*Your instructions:* Each line below that holds the word "nhất" counts once. Say how many such lines there are, and no more.

■ ■ ■ ■

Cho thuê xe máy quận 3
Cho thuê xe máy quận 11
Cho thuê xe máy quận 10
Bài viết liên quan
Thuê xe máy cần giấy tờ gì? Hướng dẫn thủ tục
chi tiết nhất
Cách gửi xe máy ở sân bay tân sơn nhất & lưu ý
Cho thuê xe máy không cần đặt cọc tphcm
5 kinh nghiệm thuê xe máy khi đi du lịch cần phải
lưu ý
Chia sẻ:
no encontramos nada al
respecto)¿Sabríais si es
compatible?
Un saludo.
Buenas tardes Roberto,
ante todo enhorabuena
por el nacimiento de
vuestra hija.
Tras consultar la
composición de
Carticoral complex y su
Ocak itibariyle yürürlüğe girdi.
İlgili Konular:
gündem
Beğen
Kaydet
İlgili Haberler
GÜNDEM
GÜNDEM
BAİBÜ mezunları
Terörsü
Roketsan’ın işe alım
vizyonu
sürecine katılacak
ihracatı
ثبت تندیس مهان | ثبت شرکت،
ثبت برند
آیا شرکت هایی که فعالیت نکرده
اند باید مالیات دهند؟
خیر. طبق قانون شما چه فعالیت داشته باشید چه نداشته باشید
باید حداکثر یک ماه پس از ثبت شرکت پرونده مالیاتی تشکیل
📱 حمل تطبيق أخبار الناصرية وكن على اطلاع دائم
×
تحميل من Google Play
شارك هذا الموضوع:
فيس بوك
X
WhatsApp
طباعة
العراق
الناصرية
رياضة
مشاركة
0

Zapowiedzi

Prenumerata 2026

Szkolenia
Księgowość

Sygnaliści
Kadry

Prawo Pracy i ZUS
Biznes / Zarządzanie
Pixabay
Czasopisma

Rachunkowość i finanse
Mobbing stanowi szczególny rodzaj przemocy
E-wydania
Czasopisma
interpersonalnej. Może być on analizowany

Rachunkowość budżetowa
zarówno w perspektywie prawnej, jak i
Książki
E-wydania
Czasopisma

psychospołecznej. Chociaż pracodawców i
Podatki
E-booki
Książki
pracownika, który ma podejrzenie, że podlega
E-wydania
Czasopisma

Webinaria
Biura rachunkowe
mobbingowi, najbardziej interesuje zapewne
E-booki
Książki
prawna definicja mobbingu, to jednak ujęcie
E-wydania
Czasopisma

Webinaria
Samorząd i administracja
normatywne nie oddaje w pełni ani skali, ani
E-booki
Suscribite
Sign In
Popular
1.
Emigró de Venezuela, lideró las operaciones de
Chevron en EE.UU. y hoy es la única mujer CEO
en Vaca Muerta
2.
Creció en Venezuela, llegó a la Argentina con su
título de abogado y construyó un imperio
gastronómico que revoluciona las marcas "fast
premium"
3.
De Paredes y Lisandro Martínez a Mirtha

■ ■ ■ ■

*Solution for this exercise:* 2